[YOUR ASSIGNMENT]
What you produce should be every line from the data that includes "följande".

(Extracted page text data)
• • • • •
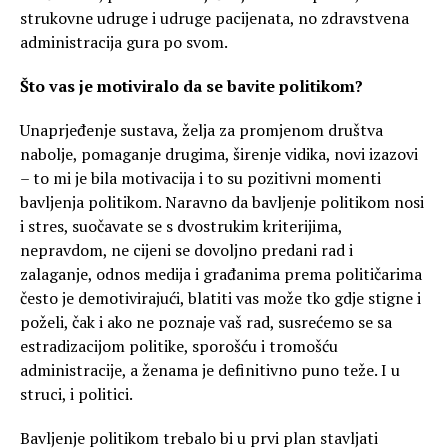
strukovne udruge i udruge pacijenata, no zdravstvena
administracija gura po svom.
Što vas je motiviralo da se bavite politikom?
Unaprjeđenje sustava, želja za promjenom društva
nabolje, pomaganje drugima, širenje vidika, novi izazovi
– to mi je bila motivacija i to su pozitivni momenti
bavljenja politikom. Naravno da bavljenje politikom nosi
i stres, suočavate se s dvostrukim kriterijima,
nepravdom, ne cijeni se dovoljno predani rad i
zalaganje, odnos medija i građanima prema političarima
često je demotivirajući, blatiti vas može tko gdje stigne i
poželi, čak i ako ne poznaje vaš rad, susrećemo se sa
estradizacijom politike, sporošću i tromošću
administracije, a ženama je definitivno puno teže. I u
struci, i politici.
Bavljenje politikom trebalo bi u prvi plan stavljati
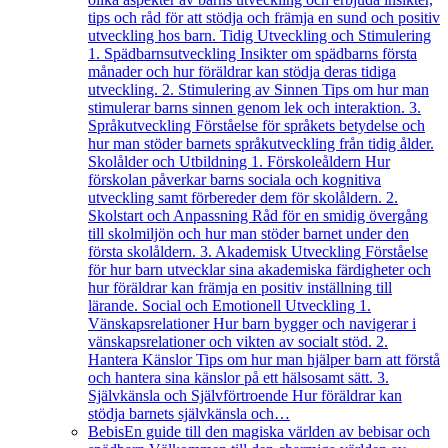
tips och råd för att stödja och främja en sund och positiv
utveckling hos barn. Tidig Utveckling och Stimulering
1. Spädbarnsutveckling Insikter om spädbarns första
månader och hur föräldrar kan stödja deras tidiga
utveckling. 2. Stimulering av Sinnen Tips om hur man
stimulerar barns sinnen genom lek och interaktion. 3.
Språkutveckling Förståelse för språkets betydelse och
hur man stöder barnets språkutveckling från tidig ålder.
Skolålder och Utbildning 1. Förskoleåldern Hur
förskolan påverkar barns sociala och kognitiva
utveckling samt förbereder dem för skolåldern. 2.
Skolstart och Anpassning Råd för en smidig övergång
till skolmiljön och hur man stöder barnet under den
första skolåldern. 3. Akademisk Utveckling Förståelse
för hur barn utvecklar sina akademiska färdigheter och
hur föräldrar kan främja en positiv inställning till
lärande. Social och Emotionell Utveckling 1.
Vänskapsrelationer Hur barn bygger och navigerar i
vänskapsrelationer och vikten av socialt stöd. 2.
Hantera Känslor Tips om hur man hjälper barn att förstå
och hantera sina känslor på ett hälsosamt sätt. 3.
Självkänsla och Självförtroende Hur föräldrar kan
stödja barnets självkänsla och…
Bebis
En guide till den magiska världen av bebisar och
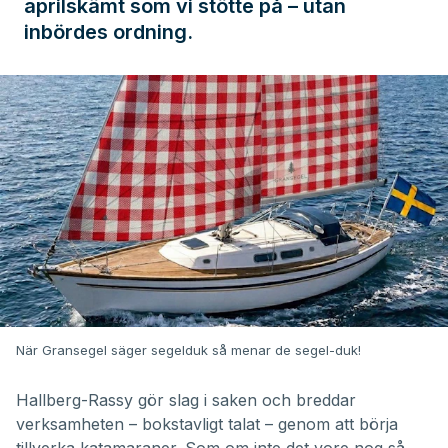
aprilskämt som vi stötte på – utan
inbördes ordning.
När Gransegel säger segelduk så menar de segel-duk!
Hallberg-Rassy gör slag i saken och breddar
verksamheten – bokstavligt talat – genom att börja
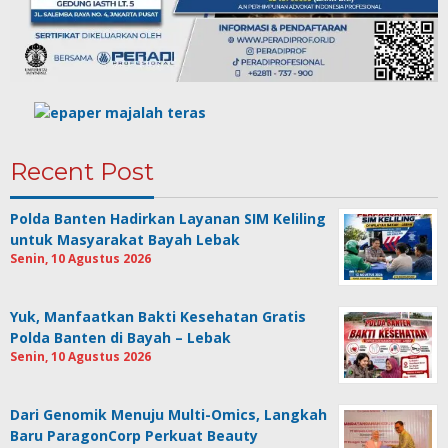
Recent Post
Polda Banten Hadirkan Layanan SIM Keliling
untuk Masyarakat Bayah Lebak
Senin, 10 Agustus 2026
Yuk, Manfaatkan Bakti Kesehatan Gratis
Polda Banten di Bayah – Lebak
Senin, 10 Agustus 2026
Dari Genomik Menuju Multi-Omics, Langkah
Baru ParagonCorp Perkuat Beauty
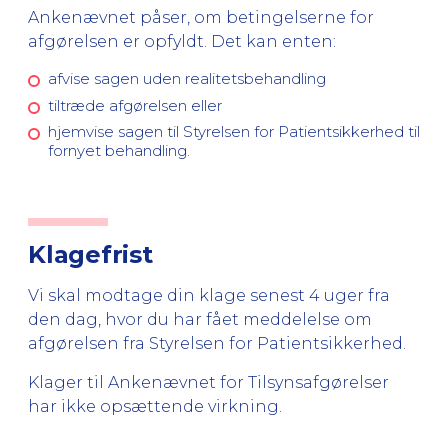
Ankenævnet påser, om betingelserne for
afgørelsen er opfyldt. Det kan enten:
afvise sagen uden realitetsbehandling
tiltræde afgørelsen eller
hjemvise sagen til Styrelsen for Patientsikkerhed til
fornyet behandling.
Klagefrist
Vi skal modtage din klage senest 4 uger fra
den dag, hvor du har fået meddelelse om
afgørelsen fra Styrelsen for Patientsikkerhed.
Klager til Ankenævnet for Tilsynsafgørelser
har ikke opsættende virkning.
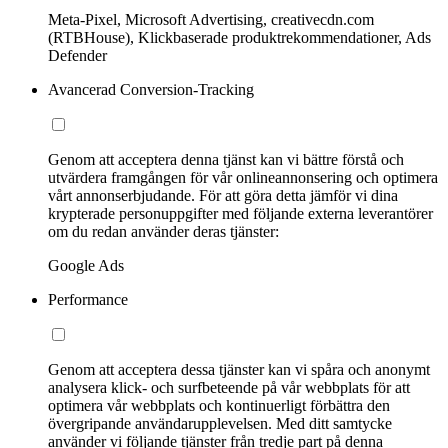
Meta-Pixel, Microsoft Advertising, creativecdn.com
(RTBHouse), Klickbaserade produktrekommendationer, Ads
Defender
Avancerad Conversion-Tracking
Genom att acceptera denna tjänst kan vi bättre förstå och
utvärdera framgången för vår onlineannonsering och optimera
vårt annonserbjudande. För att göra detta jämför vi dina
krypterade personuppgifter med följande externa leverantörer
om du redan använder deras tjänster:
Google Ads
Performance
Genom att acceptera dessa tjänster kan vi spåra och anonymt
analysera klick- och surfbeteende på vår webbplats för att
optimera vår webbplats och kontinuerligt förbättra den
övergripande användarupplevelsen. Med ditt samtycke
använder vi följande tjänster från tredje part på denna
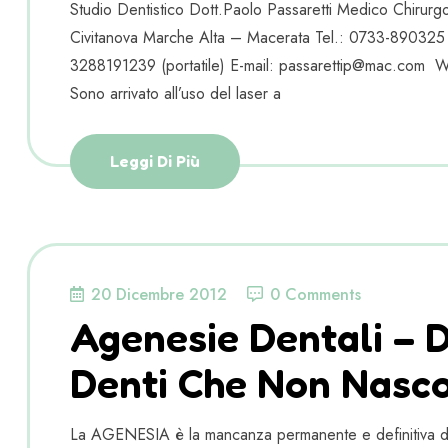
Studio Dentistico Dott.Paolo Passaretti Medico Chiru
Civitanova Marche Alta – Macerata Tel.: 0733-890325
3288191239 (portatile) E-mail: passarettip@mac.c
Sono arrivato all’uso del laser a
Leggi Di Più
20 Dicembre 2012
0 Comments
Agenesie Dentali – 
Denti Che Non Nasc
La AGENESIA è la mancanza permanente e definitiva di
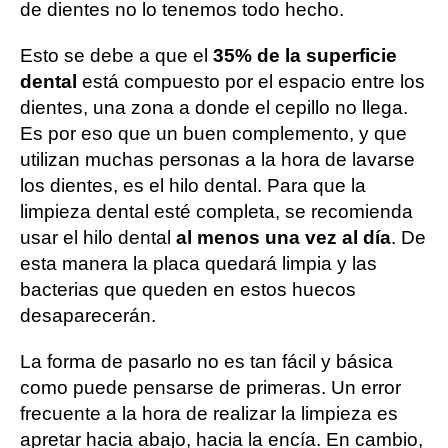
de dientes no lo tenemos todo hecho.
Esto se debe a que el
35% de la superficie
dental
está compuesto por el espacio entre los
dientes, una zona a donde el cepillo no llega.
Es por eso que un buen complemento, y que
utilizan muchas personas a la hora de lavarse
los dientes, es el hilo dental. Para que la
limpieza dental esté completa, se recomienda
usar el hilo dental
al menos una vez al día
. De
esta manera la placa quedará limpia y las
bacterias que queden en estos huecos
desaparecerán.
La forma de pasarlo no es tan fácil y básica
como puede pensarse de primeras. Un error
frecuente a la hora de realizar la limpieza es
apretar hacia abajo, hacia la encía. En cambio,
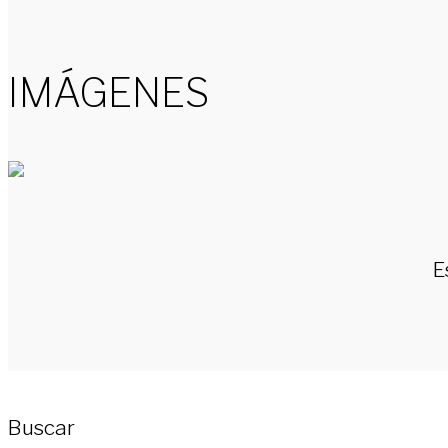
IMÁGENES
E
Buscar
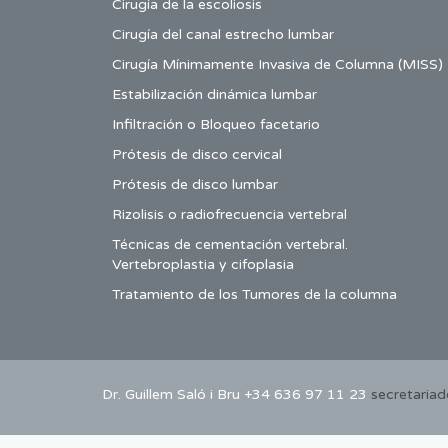
Cirugía de la escoliosis
Cirugía del canal estrecho lumbar
Cirugía Mínimamente Invasiva de Columna (MISS)
Estabilización dinámica lumbar
Infiltración o Bloqueo facetario
Prótesis de disco cervical
Prótesis de disco lumbar
Rizolisis o radiofrecuencia vertebral
Técnicas de cementación vertebral.
Vertebroplastia y cifoplasia
Tratamiento de los Tumores de la columna
Dr. Guillem Saló i Bru +34 636 97 11 23
secretaria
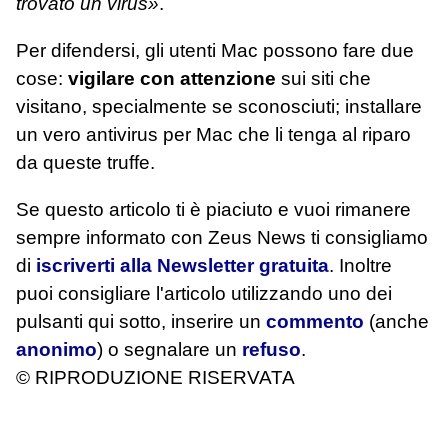
trovato un virus»
.
Per difendersi, gli utenti Mac possono fare due
cose:
vigilare con attenzione
sui siti che
visitano, specialmente se sconosciuti; installare
un vero antivirus per Mac che li tenga al riparo
da queste truffe.
Se questo articolo ti è piaciuto e vuoi rimanere
sempre informato con Zeus News
ti consigliamo
di
iscriverti alla Newsletter gratuita
. Inoltre
puoi consigliare l'articolo utilizzando uno dei
pulsanti qui sotto, inserire un
commento
(anche
anonimo
) o segnalare un
refuso
.
© RIPRODUZIONE RISERVATA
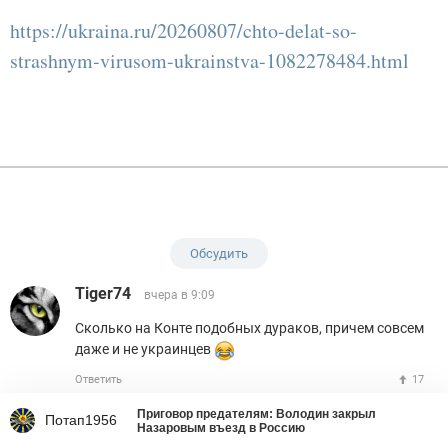
https://ukraina.ru/20260807/chto-delat-so-
strashnym-virusom-ukrainstva-1082278484.html
Обсудить
Tiger74
вчера в 9:09
Сколько на Конте подобных дураков, причем совсем
даже и не украинцев
Ответить
17
Приговор предателям: Володин закрыл
Потап1956
дусТ
вчера в 9:15
Назаровым въезд в Россию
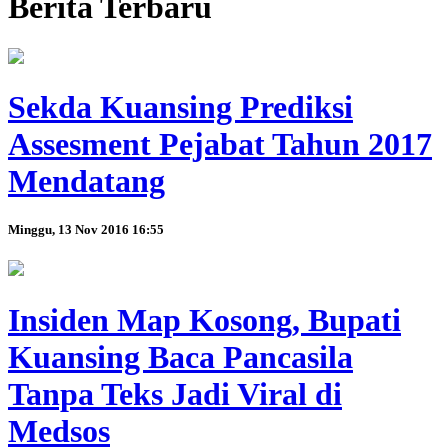
Berita Terbaru
Sekda Kuansing Prediksi
Assesment Pejabat Tahun 2017
Mendatang
Minggu, 13 Nov 2016 16:55
Insiden Map Kosong, Bupati
Kuansing Baca Pancasila
Tanpa Teks Jadi Viral di
Medsos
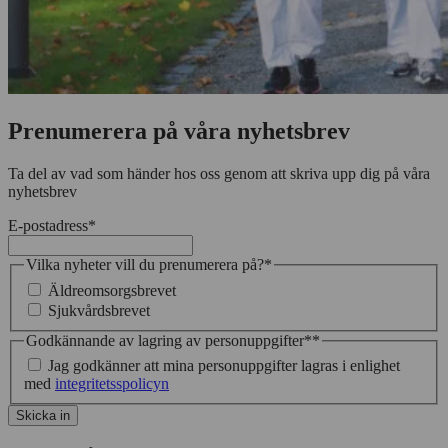
Prenumerera på våra nyhetsbrev
Ta del av vad som händer hos oss genom att skriva upp dig på våra
nyhetsbrev
E-postadress
*
Vilka nyheter vill du prenumerera på?
*
Äldreomsorgsbrevet
Sjukvårdsbrevet
Godkännande av lagring av personuppgifter*
*
Jag godkänner att mina personuppgifter lagras i enlighet
med
integritetsspolicyn
Skicka in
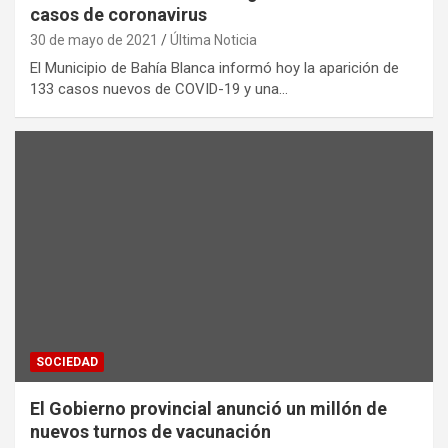
casos de coronavirus
30 de mayo de 2021
Última Noticia
El Municipio de Bahía Blanca informó hoy la aparición de
133 casos nuevos de COVID-19 y una…
SOCIEDAD
El Gobierno provincial anunció un millón de
nuevos turnos de vacunación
• • • • •
[EXERCISE SOLUTION]
krypterade personuppgifter med följande externa leverantörer
använder vi följande tjänster från tredje part på denna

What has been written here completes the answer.